Bilinçaltında derslere karşı bir uzaklaşmışlık vardı. Bu sayede sınıftaki ahşap sıralar kuş tüyü yataktan daha güzel gelirdi uyku için. Beş dakika uyku için kafamı kırdırmaya razıydım. Başarılı bir öğrenci olmama rağmen dersleri günahım kadar sevemedim. Okul, benim için koyun gibi güdülmenin yeriydi. Kafanı kaldırdığında çobanın sopasından nasiplenirdin, kaçarın yoktu. O nedenle önündeki yazıyı yazman ve dersi ezberlemen gerekirdi.
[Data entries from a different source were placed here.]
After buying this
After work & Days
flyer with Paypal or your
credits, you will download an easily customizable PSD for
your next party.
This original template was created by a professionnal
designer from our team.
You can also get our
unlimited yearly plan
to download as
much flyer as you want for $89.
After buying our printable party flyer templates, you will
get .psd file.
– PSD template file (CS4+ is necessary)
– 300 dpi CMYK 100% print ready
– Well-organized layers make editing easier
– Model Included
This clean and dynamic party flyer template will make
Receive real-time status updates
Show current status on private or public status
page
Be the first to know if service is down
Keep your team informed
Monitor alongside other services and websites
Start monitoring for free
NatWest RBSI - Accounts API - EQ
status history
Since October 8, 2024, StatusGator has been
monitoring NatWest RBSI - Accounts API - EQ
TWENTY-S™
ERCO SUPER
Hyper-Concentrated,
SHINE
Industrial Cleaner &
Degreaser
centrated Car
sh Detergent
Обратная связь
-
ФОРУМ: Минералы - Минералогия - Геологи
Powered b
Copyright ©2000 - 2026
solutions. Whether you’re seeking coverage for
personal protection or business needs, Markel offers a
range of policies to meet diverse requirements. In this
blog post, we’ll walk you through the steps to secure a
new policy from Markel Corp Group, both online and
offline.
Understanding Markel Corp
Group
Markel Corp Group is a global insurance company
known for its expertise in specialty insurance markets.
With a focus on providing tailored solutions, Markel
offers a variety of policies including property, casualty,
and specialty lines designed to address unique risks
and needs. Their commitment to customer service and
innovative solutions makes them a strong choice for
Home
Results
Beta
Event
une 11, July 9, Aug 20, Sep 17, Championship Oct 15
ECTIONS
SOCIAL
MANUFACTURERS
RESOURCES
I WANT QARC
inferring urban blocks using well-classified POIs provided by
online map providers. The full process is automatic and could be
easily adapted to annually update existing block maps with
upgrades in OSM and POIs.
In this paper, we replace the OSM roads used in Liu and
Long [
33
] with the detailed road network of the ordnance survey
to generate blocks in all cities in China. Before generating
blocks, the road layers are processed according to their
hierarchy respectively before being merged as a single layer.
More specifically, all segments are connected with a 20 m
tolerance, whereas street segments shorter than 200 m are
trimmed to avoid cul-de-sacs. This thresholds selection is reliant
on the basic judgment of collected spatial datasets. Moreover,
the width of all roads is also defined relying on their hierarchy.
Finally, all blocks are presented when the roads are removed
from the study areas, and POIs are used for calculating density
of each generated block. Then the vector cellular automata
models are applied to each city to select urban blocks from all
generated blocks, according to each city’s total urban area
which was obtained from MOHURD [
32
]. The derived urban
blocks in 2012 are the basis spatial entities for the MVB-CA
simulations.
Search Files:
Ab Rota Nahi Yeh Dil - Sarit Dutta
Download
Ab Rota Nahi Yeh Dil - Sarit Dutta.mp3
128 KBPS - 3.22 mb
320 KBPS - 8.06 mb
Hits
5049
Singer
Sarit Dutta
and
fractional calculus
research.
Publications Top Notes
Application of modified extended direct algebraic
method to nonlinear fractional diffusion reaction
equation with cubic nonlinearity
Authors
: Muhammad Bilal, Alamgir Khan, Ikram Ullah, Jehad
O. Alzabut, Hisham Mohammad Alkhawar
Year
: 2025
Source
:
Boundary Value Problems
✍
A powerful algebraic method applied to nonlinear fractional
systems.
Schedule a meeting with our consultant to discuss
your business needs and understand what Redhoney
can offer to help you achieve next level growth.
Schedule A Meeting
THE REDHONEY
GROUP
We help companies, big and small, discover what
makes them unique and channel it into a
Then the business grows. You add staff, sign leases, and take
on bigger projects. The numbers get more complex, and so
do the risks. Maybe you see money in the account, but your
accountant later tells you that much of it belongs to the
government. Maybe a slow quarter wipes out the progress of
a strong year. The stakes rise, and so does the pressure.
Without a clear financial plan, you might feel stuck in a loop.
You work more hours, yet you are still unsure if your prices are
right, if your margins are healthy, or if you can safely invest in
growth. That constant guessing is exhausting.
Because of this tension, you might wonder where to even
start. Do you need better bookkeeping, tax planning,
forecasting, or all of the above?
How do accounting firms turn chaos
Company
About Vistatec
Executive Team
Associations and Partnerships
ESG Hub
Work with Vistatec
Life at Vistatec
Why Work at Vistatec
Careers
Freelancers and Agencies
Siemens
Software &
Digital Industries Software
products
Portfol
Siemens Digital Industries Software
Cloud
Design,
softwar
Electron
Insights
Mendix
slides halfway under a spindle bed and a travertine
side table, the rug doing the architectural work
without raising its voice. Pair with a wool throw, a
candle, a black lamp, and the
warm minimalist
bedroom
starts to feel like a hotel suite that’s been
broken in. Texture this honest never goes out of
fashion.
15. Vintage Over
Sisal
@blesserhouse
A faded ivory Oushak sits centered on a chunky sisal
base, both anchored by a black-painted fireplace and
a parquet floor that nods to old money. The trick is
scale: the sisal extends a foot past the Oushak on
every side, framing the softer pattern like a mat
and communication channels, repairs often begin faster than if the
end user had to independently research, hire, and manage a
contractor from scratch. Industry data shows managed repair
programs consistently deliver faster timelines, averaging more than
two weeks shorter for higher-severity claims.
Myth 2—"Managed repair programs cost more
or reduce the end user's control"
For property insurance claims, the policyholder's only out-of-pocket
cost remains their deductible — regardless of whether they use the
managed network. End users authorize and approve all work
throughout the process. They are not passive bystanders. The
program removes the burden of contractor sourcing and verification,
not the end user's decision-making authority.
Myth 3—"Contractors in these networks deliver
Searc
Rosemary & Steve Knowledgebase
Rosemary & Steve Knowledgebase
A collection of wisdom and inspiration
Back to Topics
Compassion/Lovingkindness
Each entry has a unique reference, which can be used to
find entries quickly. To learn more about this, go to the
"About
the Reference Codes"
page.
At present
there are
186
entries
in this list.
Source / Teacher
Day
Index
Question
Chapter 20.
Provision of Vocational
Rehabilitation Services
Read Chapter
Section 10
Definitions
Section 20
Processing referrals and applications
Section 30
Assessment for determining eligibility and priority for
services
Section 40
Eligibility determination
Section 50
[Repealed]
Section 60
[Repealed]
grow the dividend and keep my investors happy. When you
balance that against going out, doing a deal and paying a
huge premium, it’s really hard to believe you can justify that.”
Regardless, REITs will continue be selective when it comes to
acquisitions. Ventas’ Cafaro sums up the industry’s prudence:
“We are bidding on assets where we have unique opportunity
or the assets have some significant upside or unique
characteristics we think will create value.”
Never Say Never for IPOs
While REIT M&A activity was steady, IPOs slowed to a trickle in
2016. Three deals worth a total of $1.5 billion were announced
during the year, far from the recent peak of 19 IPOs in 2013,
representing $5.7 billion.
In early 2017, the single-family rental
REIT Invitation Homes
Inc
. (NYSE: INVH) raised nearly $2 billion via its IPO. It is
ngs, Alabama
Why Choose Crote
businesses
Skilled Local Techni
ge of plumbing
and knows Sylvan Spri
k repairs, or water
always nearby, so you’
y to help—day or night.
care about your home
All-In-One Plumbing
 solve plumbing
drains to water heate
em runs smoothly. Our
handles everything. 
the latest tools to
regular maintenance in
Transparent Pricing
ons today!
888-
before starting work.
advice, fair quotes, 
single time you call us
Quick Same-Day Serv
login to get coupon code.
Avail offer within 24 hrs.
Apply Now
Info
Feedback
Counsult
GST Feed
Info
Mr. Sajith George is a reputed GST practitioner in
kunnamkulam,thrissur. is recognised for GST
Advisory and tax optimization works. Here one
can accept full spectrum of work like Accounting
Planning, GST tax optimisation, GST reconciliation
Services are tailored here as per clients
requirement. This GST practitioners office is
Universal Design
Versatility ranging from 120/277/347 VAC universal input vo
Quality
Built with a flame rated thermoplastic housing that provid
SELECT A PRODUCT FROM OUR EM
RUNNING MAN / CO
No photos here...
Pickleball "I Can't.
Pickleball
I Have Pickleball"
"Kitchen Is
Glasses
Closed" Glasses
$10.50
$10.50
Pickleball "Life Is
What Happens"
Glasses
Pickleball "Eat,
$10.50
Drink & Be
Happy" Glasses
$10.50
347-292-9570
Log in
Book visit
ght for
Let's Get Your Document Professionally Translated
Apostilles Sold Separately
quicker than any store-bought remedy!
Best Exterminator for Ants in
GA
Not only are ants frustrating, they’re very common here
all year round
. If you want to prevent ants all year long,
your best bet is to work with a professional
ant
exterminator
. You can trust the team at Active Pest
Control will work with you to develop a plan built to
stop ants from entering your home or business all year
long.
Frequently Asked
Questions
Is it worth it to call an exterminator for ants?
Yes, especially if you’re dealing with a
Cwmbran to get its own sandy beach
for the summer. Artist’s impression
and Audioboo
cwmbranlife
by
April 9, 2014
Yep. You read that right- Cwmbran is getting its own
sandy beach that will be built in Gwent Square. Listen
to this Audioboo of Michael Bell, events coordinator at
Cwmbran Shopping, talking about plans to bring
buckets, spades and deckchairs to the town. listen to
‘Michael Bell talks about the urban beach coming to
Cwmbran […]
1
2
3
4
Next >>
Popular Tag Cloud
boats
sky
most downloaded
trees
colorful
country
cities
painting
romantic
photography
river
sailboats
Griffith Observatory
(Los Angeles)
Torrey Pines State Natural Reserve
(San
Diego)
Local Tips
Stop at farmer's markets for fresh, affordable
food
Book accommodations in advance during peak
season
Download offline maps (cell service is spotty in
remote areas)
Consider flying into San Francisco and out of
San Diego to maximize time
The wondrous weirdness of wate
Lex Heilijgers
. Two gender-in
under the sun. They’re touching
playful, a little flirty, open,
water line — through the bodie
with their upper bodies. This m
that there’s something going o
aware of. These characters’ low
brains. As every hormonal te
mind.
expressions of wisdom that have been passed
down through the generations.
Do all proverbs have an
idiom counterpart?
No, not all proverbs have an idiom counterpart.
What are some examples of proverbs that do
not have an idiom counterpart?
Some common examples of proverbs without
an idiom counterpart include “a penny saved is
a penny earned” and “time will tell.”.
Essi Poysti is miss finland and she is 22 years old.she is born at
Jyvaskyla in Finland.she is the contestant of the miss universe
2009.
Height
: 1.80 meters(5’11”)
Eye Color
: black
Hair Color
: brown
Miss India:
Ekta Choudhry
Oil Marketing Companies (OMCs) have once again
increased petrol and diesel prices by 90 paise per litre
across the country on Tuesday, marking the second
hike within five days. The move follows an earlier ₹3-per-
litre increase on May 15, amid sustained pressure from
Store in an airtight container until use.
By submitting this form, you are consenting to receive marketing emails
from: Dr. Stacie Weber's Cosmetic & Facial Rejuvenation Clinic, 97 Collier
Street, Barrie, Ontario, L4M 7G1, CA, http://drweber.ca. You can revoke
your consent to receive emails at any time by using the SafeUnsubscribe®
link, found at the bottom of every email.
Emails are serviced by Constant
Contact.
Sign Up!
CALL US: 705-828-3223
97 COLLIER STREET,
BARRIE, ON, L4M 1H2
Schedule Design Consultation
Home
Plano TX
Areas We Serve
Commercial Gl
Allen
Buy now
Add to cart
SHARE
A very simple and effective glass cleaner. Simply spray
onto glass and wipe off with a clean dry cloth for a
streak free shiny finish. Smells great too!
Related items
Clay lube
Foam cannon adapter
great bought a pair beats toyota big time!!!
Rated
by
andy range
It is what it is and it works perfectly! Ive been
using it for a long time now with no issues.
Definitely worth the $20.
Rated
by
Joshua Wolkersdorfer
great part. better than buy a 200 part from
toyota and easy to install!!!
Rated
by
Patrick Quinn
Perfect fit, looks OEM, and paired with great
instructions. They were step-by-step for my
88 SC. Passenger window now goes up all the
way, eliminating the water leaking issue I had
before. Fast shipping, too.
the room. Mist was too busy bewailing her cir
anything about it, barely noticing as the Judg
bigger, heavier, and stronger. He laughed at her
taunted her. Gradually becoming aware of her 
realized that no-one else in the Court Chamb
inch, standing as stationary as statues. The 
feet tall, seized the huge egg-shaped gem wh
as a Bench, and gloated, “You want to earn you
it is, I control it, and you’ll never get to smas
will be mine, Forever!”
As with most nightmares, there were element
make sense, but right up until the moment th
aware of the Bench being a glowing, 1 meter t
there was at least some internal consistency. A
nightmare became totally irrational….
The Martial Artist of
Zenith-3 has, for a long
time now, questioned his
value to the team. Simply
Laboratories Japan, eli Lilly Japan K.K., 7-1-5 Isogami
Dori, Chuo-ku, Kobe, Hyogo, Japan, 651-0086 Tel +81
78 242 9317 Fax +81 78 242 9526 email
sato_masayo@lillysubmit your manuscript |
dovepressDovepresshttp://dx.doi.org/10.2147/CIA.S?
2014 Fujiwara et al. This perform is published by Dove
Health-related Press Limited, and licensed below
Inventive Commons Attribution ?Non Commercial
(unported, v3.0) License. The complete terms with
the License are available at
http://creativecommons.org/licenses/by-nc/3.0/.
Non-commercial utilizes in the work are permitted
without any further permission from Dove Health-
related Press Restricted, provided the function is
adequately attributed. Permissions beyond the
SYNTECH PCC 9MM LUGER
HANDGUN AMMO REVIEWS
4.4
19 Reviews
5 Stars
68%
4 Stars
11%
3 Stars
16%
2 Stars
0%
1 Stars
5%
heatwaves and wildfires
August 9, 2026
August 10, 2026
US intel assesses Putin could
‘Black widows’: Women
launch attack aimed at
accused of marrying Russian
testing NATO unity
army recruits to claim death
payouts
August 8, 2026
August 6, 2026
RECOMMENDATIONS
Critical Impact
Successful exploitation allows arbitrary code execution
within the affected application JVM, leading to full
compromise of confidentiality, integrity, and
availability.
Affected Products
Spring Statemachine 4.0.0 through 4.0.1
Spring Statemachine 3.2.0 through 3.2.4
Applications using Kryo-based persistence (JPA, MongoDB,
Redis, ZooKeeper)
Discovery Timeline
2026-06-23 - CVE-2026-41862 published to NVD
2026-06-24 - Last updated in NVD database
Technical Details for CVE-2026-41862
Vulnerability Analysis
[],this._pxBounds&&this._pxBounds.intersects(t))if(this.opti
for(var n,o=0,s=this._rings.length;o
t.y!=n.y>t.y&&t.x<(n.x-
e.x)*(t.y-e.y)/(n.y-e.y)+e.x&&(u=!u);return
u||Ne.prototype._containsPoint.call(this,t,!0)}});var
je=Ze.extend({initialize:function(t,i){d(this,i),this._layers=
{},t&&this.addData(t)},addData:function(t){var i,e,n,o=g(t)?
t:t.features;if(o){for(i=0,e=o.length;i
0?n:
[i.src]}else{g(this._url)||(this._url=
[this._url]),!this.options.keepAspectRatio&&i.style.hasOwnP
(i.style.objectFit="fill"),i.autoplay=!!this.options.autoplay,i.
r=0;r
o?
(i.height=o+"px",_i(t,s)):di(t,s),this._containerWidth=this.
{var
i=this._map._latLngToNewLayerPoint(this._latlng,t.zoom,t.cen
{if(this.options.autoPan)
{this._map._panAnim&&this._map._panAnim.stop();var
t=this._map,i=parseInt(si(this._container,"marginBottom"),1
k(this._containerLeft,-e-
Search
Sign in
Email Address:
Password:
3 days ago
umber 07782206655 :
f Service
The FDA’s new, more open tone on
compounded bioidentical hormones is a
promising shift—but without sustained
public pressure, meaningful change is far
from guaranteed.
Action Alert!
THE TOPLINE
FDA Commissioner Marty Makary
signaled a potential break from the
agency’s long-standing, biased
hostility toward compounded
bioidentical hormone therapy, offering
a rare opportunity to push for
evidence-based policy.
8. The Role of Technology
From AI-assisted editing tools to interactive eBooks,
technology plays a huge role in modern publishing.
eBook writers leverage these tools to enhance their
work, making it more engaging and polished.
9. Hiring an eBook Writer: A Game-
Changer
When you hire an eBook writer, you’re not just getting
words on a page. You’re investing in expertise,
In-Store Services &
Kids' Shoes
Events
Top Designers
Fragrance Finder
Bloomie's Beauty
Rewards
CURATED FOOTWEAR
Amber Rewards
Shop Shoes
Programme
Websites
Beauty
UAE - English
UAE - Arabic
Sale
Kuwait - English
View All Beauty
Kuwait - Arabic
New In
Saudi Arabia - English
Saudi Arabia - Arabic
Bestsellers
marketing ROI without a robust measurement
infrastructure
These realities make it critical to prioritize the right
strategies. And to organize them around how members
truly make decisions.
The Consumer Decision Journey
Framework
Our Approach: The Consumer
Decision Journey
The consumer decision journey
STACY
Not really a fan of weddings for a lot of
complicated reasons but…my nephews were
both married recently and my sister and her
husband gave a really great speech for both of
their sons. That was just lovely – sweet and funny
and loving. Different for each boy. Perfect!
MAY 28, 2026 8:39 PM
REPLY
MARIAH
Sınav bittikten sonra otomatik olarak beyinden “delete” yapardın öğrendiklerini. Ben bu oyunu hiç ama hiç sevemedim. “Bir şeyler yapmam lazım” diyordum sürekli. Yetenekli biri olduğumu düşünüyordum. Ama yeteneğimi kullanacağım hiçbir ortam yoktu. Olduğum yerde kaldım ve içim içimi yiyip durdu. Kışın o soğuk günlerinde yaklaşık bir buçuk saat yol yürüyorduk okula gitmek için,  kurtlar gelse halimiz zaten dumandı.

Cesedimizi görseler, belki ağlamaları dinerdi. Belki onu bile bulamazlardı. Demek ki yaşayacağım ve bunları insanlara anlatacağım günleri görecek kadar yaşamaya ömrüm varmış. O da güzel. Evim soğuk, ısıtıcıyı da fazla yakamıyorum. Fatura kabarıyor. Yazı yazmakta zorlanıyorum, elim üşüyor. Acaba sıcak yuvam olsa, yazacak kadar kendimi mutsuz hissedebilir miydim? Onu da düşününce anlıyorum ki; sıcak yuvada yayılır uyurdum, uzanırdım, sıcağın keyfini çıkarırken yazı yazmak aklımın ucundan dahi geçmezdi.